Directive
Only the lines in the entries below from the line with "cx_px: -109" to the line with "f_number: 3.4", both included, belong in the answer, transcribed exactly and without pictures.

::: Data for analysis

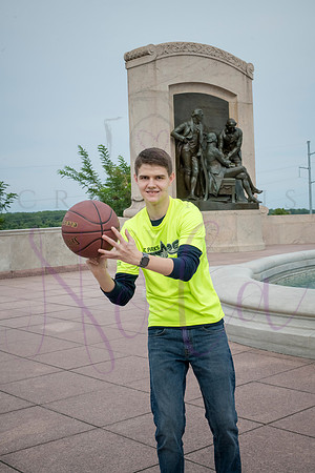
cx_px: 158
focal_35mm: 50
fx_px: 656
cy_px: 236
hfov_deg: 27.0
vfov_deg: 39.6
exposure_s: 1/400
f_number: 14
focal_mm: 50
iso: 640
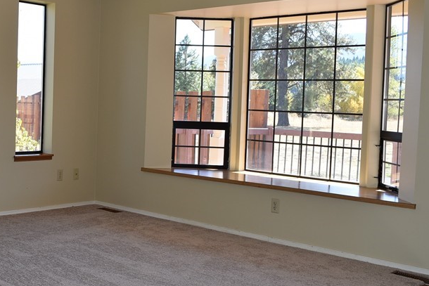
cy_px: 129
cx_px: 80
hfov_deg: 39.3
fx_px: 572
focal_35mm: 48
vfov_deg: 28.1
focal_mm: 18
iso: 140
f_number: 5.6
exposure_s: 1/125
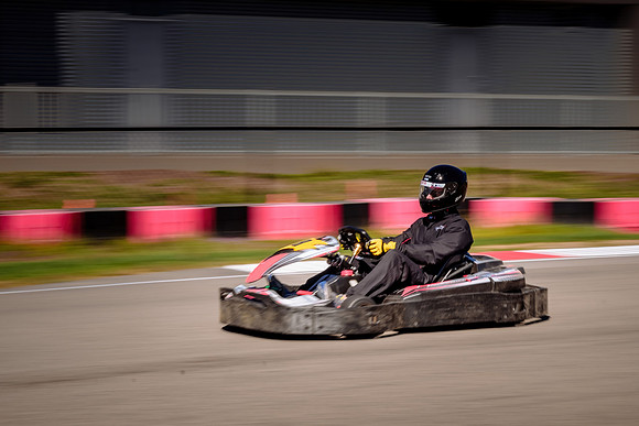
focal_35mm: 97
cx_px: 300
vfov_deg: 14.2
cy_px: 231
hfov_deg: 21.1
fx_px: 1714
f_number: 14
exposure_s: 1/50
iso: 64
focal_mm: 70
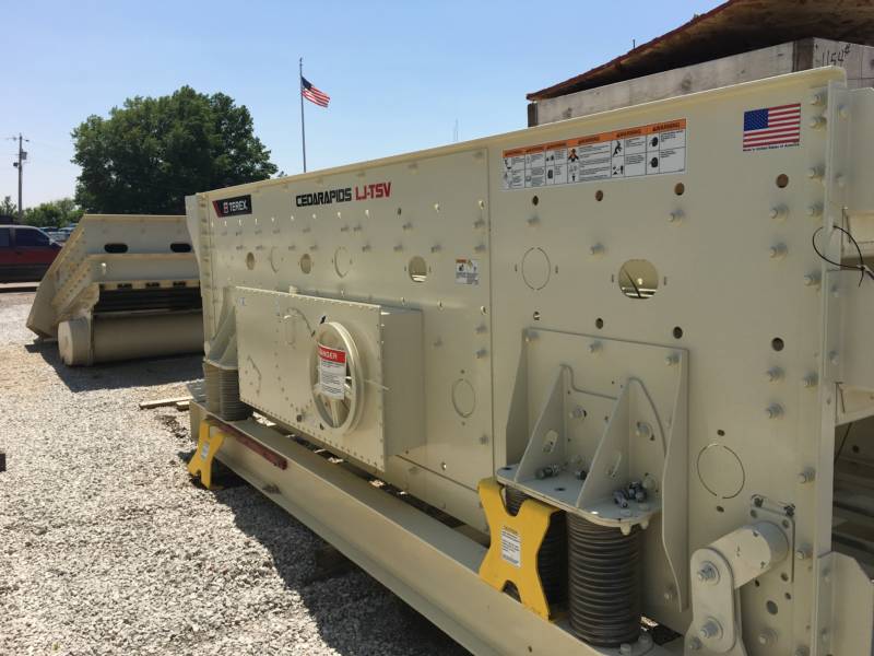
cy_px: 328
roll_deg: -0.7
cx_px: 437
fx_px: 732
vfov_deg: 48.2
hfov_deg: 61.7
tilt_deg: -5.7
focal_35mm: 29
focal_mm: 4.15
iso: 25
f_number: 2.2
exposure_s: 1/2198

::::::
::: Data for analysis

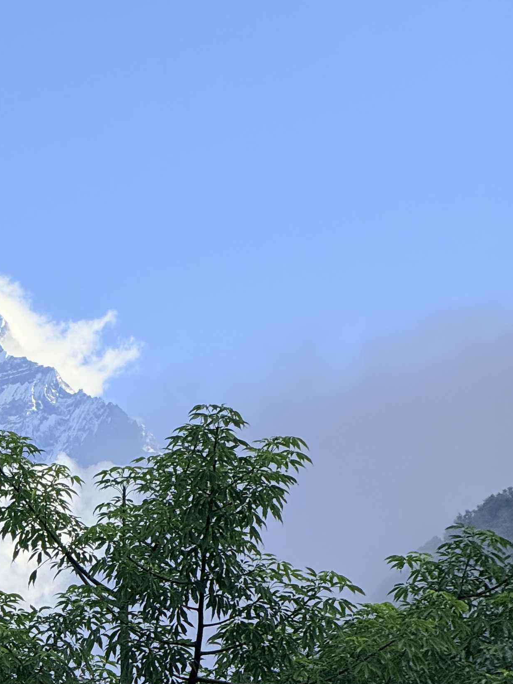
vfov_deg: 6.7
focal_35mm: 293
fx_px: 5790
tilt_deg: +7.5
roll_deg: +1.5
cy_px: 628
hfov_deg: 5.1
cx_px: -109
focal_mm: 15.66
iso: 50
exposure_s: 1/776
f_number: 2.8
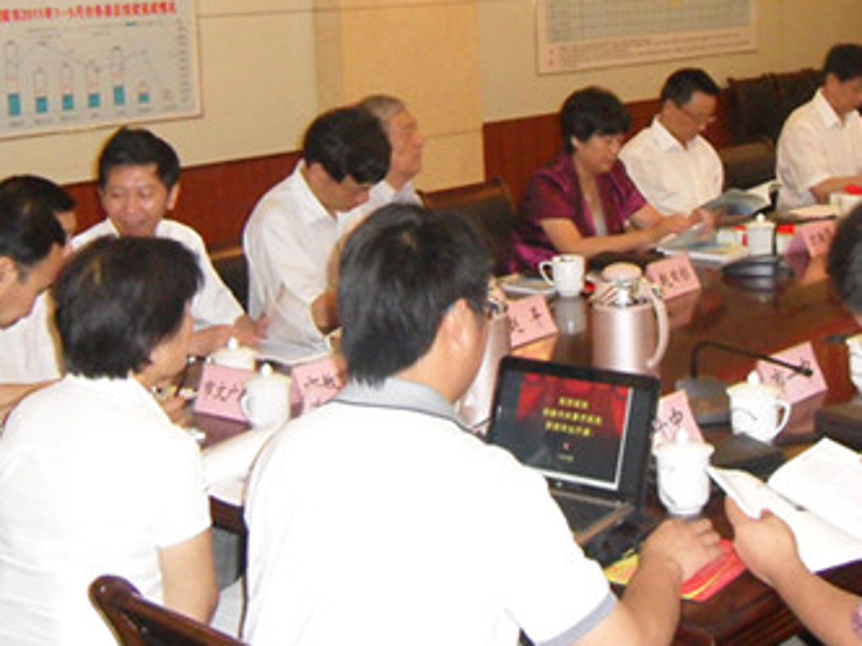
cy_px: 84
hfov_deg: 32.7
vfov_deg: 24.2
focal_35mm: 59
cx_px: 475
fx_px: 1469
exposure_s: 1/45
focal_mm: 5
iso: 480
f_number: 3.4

::::::

Reply
cx_px: -109
focal_mm: 15.66
iso: 50
exposure_s: 1/776
f_number: 2.8
cy_px: 84
hfov_deg: 32.7
vfov_deg: 24.2
focal_35mm: 59
cx_px: 475
fx_px: 1469
exposure_s: 1/45
focal_mm: 5
iso: 480
f_number: 3.4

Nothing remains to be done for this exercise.